Each heist requires 4 players all at rank 12 or above, with one player as the designated heist leader. Leading a heist requires owning a high-end apartment so that you have a room available to set up the planning board. From there you’ll be able to launch missions as the leader, starting with the prep work and building up to the score itself.
Being a heist leader has advantages and disadvantages. On the upside, Lester contacts the leader directly when there’s news of a job and it’s up to the leader to invite players into the crew, assign positions, pick outfits and allocate each player’s cut. On the other hand, the heist leader will need to personally front the set-up costs in order to successfully pull off the heist.
Unlike the leader, other crew members get a cash payout for each prep mission, while the leader won’t receive their cash until the finale is complete. Switching between the roles of crew member and heist leader will give players a totally different experience, and they had to make sure there were real incentives to playing each position so that players would see every aspect of how a heist comes together and not just want to stick to the same role each time.

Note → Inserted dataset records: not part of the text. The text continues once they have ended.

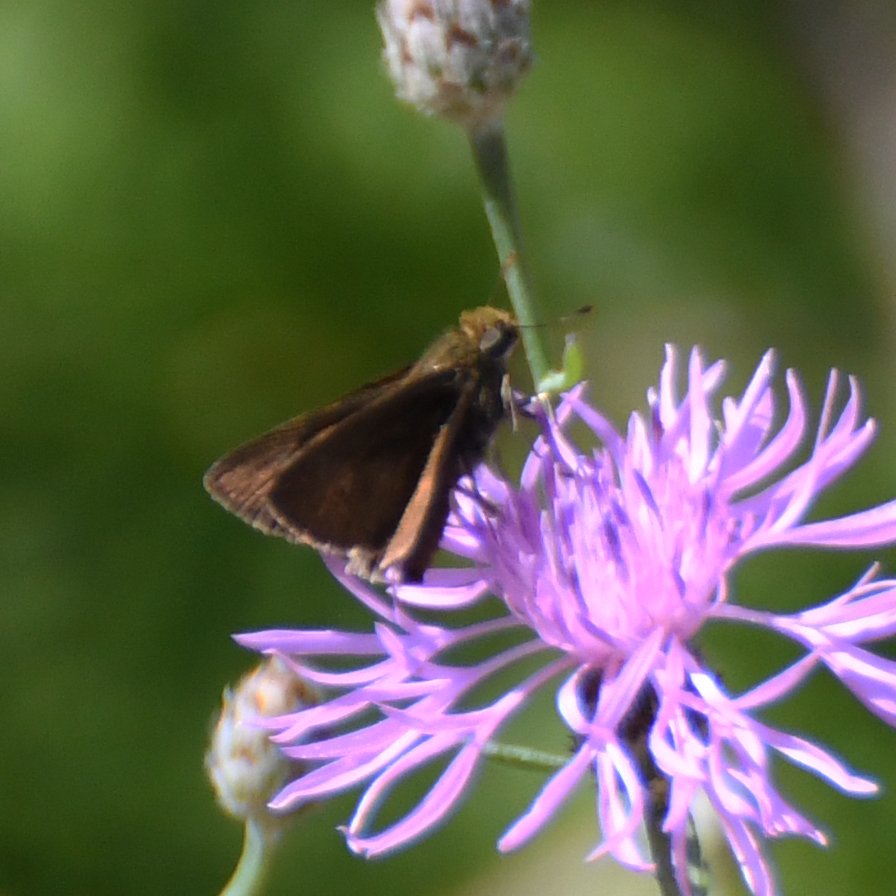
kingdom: Animalia
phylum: Arthropoda
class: Insecta
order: Lepidoptera
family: Hesperiidae
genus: Euphyes
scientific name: Euphyes vestris
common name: Dun Skipper
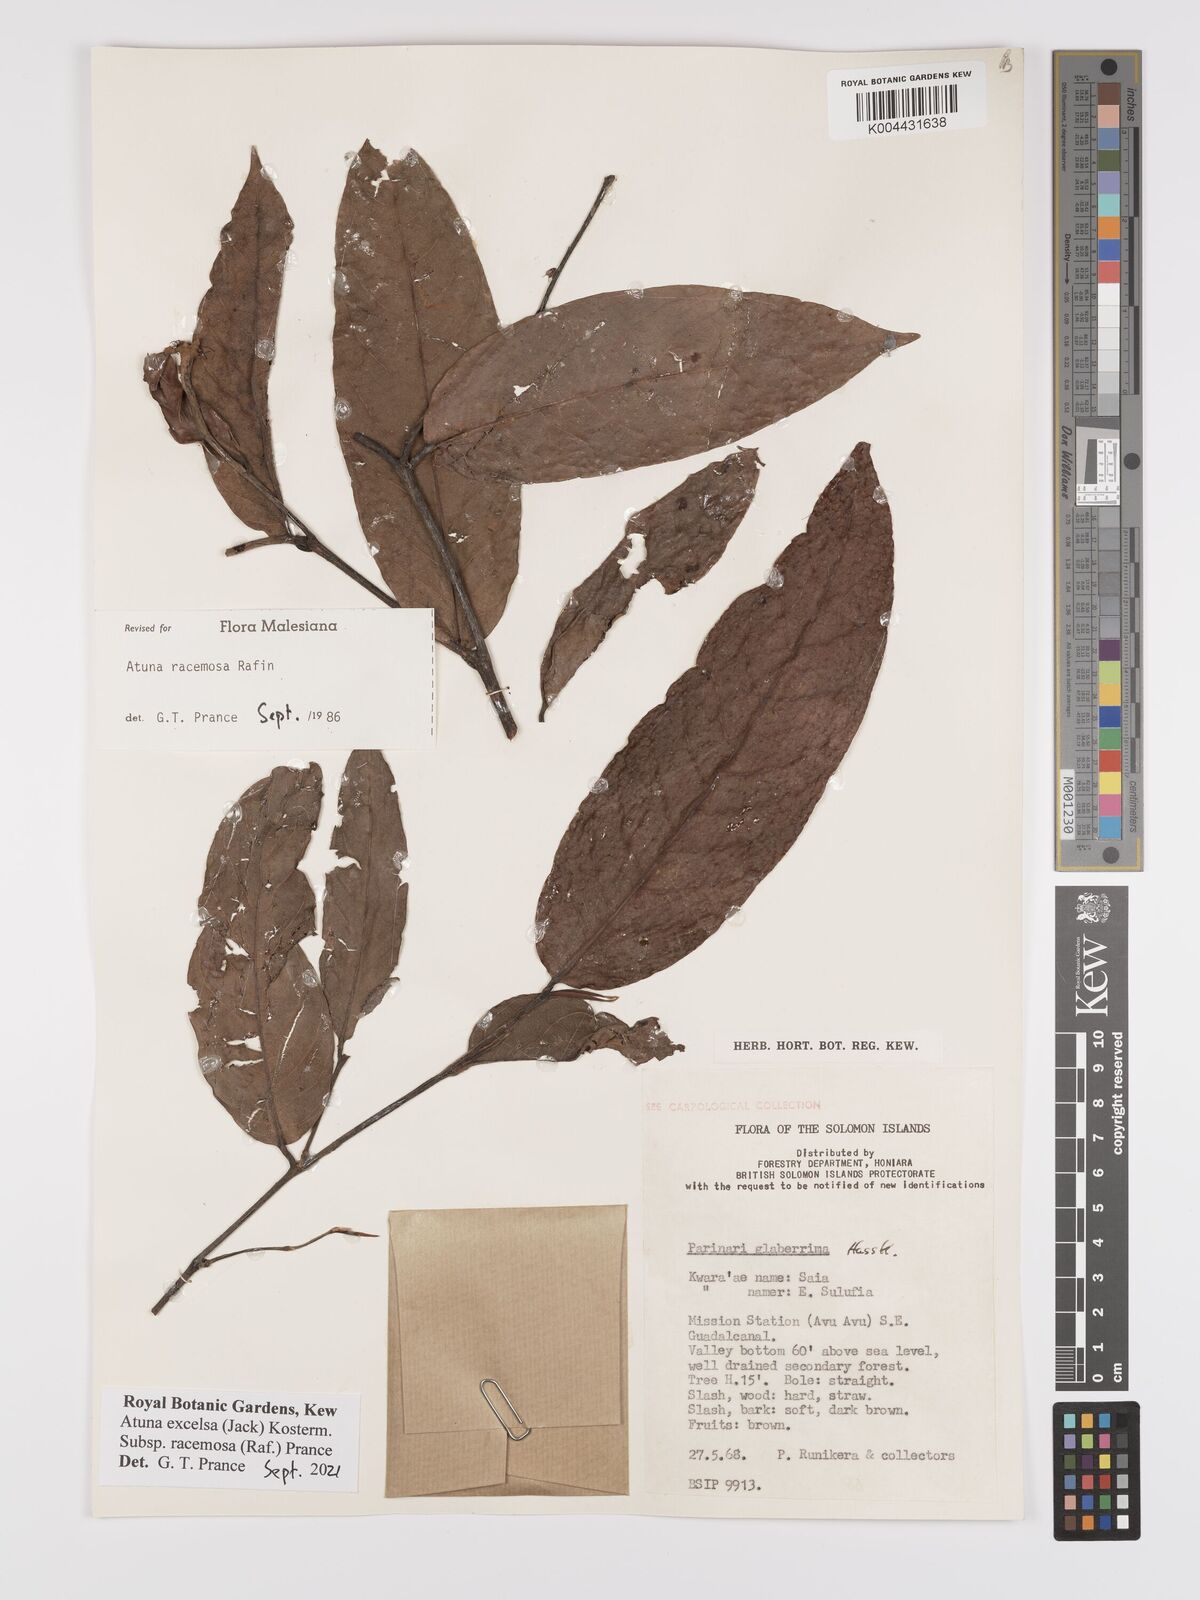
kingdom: Plantae
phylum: Tracheophyta
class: Magnoliopsida
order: Malpighiales
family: Chrysobalanaceae
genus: Atuna
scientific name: Atuna
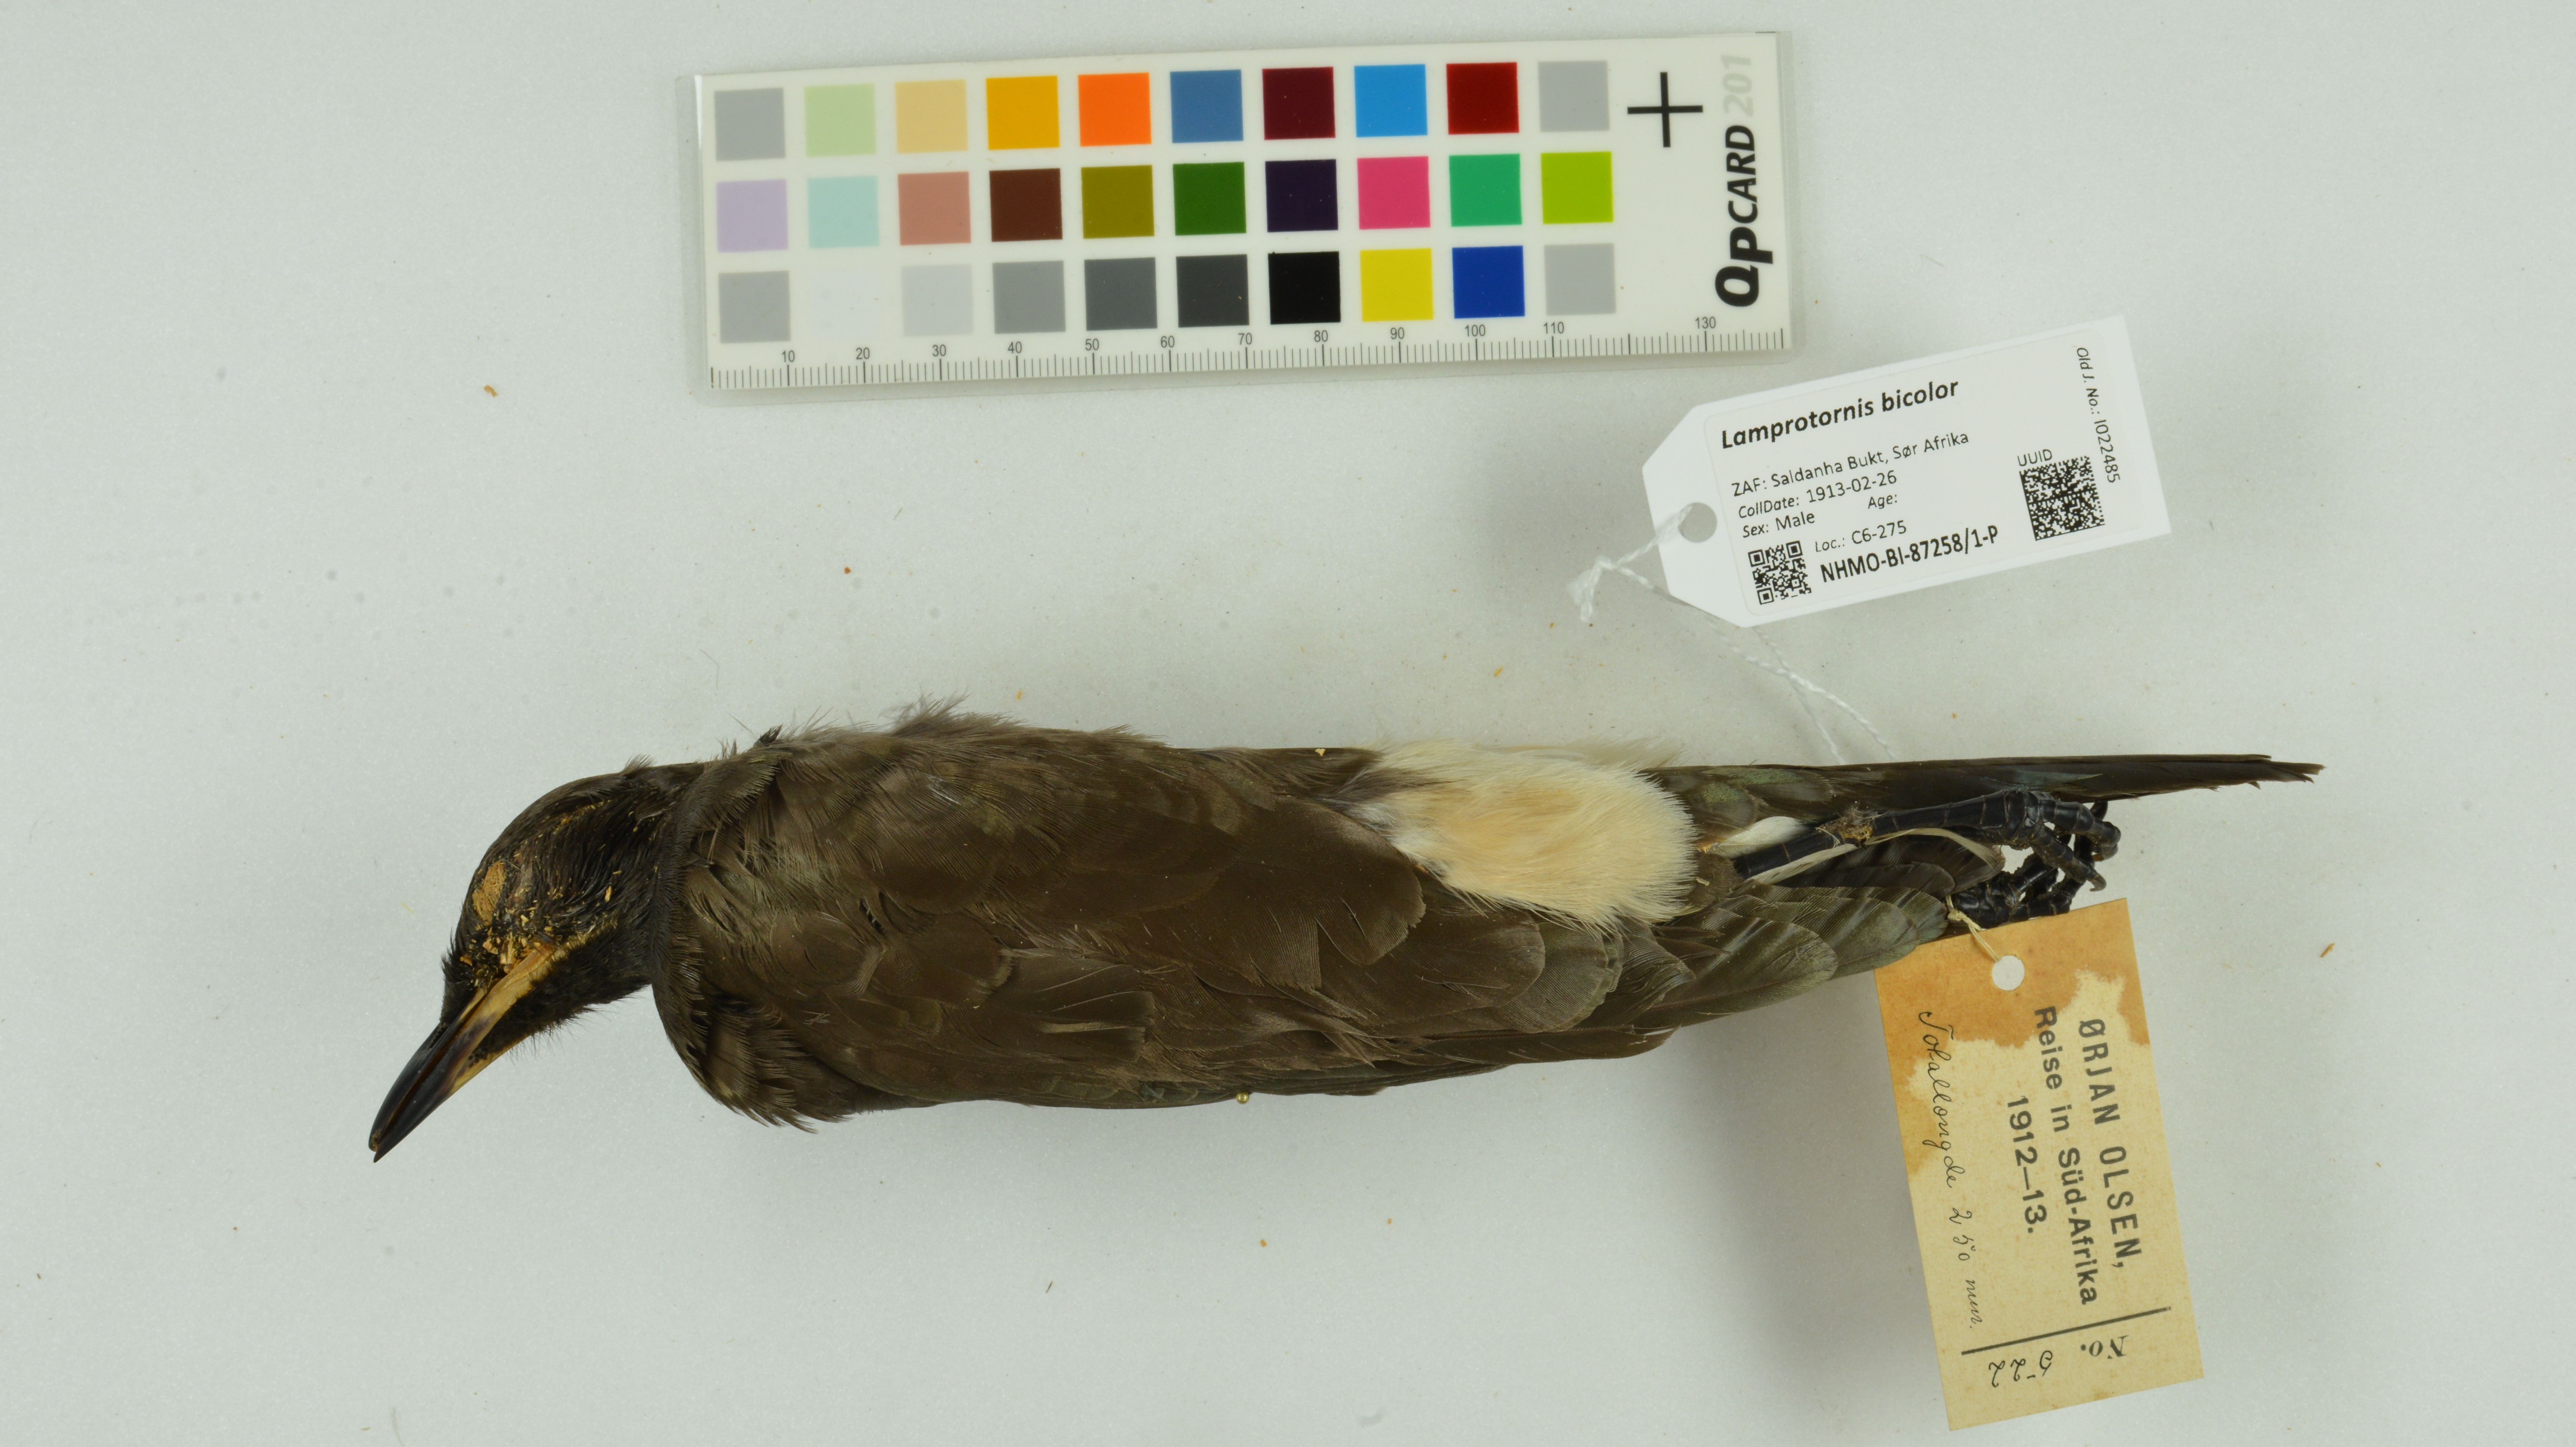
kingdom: Animalia
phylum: Chordata
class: Aves
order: Passeriformes
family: Sturnidae
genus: Lamprotornis
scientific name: Lamprotornis bicolor
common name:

Some missions have all players working as one unit, some require players to take on specific tasks like hacking or crowd control, while others require players to split into smaller teams to complete separate high value objectives. For example, one team may be stealing a getaway car from some gangsters while another team is attempting to sneak into a police station, all within the same prep mission. They really want to push the co-op aspect and make players feel like they need to communicate effectively and work together to pull off each element.
Each finale is a big set-piece mission with players taking on multiple roles. All through this, players will be gaining access to new vehicles, new weapons, new items and new clothing, as well as visiting some surprising locations and interacting with some familiar characters from the story.